_Your goal_
Out of all the lines below, count those with the word "axis". Give the number only.

Content starts

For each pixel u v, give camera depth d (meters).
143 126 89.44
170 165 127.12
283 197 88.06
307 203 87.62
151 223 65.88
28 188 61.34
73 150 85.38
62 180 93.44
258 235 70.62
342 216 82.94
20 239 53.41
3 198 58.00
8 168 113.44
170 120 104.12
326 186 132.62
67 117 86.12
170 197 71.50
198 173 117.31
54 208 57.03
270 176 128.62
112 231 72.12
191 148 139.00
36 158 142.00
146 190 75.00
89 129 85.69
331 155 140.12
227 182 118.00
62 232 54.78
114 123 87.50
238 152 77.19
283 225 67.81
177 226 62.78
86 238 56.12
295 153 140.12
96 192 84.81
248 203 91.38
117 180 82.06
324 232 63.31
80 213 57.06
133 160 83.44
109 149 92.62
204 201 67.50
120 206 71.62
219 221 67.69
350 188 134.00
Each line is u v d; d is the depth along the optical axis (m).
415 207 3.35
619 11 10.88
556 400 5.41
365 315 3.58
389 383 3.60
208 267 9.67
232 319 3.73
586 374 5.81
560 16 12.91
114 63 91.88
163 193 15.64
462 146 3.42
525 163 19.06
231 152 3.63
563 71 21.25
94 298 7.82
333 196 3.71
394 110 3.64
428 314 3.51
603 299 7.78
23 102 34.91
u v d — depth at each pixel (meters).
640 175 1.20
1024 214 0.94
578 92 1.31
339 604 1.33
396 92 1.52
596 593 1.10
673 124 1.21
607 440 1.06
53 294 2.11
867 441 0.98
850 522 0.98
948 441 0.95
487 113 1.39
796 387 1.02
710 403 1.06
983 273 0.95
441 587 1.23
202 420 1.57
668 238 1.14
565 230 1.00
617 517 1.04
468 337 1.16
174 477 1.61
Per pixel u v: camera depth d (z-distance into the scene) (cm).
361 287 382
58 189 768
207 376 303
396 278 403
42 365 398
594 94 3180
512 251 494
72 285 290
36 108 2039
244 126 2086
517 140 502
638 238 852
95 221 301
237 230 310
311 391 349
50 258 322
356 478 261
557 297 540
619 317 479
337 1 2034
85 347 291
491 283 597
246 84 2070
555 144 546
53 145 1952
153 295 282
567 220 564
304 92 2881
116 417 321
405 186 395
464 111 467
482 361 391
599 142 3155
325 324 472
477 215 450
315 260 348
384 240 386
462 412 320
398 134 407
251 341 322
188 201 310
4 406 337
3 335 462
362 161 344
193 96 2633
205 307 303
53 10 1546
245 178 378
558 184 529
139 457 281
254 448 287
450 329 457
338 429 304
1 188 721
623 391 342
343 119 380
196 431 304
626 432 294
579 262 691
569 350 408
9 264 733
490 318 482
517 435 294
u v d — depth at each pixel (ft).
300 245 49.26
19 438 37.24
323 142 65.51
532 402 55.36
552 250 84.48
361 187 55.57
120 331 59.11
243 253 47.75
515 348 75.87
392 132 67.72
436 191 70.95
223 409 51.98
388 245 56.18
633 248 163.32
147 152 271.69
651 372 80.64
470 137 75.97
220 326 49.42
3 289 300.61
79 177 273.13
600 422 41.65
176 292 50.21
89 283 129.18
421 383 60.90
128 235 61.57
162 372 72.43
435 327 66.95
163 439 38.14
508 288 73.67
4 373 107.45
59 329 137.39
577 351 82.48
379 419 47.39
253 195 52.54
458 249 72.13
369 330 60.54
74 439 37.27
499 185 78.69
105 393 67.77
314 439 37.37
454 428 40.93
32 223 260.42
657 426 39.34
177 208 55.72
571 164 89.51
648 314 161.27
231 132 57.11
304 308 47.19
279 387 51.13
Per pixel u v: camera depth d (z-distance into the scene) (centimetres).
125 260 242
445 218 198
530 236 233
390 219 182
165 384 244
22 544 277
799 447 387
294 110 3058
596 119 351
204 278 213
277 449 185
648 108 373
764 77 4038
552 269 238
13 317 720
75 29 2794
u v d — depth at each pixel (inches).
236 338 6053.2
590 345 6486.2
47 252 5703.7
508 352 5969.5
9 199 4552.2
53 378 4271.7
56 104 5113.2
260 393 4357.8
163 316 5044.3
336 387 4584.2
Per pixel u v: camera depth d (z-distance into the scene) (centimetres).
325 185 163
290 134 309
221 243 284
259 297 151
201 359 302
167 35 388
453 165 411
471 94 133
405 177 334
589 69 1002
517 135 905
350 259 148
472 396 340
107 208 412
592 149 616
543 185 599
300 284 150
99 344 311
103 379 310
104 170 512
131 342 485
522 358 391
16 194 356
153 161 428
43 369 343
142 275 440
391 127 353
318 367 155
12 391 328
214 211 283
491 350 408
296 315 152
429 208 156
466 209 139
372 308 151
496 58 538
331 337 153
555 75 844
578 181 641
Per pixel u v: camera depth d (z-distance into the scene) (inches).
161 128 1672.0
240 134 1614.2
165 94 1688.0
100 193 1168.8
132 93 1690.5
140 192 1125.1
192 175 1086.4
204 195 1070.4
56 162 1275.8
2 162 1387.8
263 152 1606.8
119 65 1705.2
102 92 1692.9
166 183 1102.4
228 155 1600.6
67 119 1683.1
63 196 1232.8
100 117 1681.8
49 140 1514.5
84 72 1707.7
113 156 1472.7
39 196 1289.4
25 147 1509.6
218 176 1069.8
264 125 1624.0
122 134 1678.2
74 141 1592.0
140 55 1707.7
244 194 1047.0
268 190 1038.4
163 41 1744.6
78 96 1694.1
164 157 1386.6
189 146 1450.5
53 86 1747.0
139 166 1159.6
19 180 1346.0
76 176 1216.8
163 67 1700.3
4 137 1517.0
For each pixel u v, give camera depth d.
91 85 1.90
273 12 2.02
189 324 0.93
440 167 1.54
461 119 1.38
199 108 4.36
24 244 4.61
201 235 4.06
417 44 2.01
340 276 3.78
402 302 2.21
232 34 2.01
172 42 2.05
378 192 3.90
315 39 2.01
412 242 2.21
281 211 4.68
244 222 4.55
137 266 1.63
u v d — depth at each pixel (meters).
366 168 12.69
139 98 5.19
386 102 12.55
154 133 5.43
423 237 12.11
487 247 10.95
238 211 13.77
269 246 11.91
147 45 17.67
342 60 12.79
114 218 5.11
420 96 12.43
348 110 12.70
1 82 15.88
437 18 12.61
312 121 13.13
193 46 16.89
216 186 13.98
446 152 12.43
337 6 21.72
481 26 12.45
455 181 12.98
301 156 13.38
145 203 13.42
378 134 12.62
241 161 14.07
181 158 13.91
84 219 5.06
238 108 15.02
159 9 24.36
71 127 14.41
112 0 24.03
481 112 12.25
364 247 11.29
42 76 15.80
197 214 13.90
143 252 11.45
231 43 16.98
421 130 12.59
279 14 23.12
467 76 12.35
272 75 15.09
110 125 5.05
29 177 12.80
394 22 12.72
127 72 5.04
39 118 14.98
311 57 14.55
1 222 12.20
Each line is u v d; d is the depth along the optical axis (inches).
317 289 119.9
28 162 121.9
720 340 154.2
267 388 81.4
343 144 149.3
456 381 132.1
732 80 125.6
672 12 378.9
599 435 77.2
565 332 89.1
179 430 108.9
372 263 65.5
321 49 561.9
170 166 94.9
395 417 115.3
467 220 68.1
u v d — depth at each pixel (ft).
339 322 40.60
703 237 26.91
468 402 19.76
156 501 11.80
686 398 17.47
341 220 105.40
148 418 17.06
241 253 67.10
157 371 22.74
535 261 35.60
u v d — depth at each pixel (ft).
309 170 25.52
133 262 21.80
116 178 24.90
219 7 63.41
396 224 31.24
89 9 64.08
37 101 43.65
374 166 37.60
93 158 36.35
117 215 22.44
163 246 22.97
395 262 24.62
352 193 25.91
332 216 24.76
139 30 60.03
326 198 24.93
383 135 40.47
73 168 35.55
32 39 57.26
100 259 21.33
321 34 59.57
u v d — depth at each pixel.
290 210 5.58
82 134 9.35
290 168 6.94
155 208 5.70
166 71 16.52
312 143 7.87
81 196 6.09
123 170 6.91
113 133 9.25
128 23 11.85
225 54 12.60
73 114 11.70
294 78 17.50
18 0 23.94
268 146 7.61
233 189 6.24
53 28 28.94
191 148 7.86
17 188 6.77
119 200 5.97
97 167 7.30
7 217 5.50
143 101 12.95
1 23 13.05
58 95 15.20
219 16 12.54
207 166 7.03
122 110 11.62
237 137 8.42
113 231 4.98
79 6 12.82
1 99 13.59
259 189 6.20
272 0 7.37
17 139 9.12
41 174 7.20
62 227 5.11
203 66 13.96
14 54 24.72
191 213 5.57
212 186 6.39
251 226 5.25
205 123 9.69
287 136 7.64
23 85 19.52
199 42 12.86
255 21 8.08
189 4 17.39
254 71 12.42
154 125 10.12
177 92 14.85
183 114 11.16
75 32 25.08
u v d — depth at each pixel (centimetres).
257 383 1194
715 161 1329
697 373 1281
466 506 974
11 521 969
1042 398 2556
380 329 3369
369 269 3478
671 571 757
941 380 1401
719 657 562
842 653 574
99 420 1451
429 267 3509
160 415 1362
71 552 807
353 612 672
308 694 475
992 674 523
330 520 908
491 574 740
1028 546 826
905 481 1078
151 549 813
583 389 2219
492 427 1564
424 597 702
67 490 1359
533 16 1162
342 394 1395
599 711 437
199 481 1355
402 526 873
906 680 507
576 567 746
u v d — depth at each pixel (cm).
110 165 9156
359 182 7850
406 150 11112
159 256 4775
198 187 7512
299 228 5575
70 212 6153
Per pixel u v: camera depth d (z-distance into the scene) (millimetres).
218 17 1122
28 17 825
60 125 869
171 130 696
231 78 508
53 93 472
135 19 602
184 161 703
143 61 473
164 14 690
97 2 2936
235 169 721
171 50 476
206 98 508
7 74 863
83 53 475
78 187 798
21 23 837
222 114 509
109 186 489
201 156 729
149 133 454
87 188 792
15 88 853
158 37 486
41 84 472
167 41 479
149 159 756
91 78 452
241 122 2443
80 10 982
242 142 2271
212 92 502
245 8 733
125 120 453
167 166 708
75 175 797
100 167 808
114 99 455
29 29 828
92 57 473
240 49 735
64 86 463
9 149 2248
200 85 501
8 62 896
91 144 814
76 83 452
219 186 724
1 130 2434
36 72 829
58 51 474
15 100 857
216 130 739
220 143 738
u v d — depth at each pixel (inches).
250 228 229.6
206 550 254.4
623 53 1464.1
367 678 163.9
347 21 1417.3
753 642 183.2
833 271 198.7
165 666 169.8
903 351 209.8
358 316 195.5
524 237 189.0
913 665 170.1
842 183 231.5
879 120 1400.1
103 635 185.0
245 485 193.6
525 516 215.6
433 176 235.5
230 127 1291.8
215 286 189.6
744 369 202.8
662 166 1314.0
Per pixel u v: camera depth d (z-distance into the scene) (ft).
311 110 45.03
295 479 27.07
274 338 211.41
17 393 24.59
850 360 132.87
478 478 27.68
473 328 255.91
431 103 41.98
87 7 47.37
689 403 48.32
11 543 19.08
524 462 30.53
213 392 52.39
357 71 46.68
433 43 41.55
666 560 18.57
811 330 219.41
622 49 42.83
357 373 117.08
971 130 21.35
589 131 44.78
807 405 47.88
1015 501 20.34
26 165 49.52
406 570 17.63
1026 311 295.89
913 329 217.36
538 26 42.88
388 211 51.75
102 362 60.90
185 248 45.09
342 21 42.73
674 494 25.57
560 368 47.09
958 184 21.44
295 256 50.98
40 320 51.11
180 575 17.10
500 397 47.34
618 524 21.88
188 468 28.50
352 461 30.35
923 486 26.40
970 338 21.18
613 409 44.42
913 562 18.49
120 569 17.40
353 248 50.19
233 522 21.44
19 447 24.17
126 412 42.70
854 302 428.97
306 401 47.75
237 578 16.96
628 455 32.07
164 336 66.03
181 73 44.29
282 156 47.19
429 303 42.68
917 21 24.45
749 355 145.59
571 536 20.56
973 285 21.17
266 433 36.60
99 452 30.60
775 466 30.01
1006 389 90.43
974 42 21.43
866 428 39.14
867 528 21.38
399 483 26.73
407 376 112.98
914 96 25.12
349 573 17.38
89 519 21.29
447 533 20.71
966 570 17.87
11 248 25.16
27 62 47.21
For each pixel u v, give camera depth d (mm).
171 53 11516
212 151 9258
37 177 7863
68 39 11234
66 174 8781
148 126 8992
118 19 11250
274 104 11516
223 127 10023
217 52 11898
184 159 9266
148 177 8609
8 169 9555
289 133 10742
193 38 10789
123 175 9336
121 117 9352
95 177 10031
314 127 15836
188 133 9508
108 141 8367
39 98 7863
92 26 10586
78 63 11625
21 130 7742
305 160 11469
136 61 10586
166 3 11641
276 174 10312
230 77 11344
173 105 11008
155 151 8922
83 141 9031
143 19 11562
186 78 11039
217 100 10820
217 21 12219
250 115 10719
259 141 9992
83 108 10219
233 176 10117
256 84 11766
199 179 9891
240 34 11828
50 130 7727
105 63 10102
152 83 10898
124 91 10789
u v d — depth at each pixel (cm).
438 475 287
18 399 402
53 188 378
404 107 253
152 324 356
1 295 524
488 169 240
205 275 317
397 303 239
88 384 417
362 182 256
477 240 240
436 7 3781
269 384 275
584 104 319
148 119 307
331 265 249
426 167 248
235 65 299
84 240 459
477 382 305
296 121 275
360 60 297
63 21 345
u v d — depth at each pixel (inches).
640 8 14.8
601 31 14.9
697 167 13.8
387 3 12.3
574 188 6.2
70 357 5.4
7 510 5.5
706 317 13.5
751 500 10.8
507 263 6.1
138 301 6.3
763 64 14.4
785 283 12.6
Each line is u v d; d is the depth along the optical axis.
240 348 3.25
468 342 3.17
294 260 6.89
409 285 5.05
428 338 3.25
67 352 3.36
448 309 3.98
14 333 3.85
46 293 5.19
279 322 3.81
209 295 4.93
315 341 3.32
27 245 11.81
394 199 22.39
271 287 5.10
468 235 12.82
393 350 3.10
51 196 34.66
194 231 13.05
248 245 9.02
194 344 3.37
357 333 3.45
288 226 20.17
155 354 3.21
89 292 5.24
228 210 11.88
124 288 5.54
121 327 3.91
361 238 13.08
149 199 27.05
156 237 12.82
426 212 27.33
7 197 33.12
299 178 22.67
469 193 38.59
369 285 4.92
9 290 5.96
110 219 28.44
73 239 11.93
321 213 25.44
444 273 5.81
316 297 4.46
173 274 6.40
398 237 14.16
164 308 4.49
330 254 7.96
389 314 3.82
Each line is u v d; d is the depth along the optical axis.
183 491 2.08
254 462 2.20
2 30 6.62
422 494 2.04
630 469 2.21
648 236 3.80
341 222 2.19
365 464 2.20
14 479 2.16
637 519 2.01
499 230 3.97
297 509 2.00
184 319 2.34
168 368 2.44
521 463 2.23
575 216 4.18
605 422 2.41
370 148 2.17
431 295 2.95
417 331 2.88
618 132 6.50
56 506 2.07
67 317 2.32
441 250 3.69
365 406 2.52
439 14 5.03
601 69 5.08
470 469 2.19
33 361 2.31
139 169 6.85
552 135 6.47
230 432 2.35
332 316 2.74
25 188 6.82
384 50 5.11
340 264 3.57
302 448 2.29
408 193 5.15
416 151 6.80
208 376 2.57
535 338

Content ends

_Response box_
4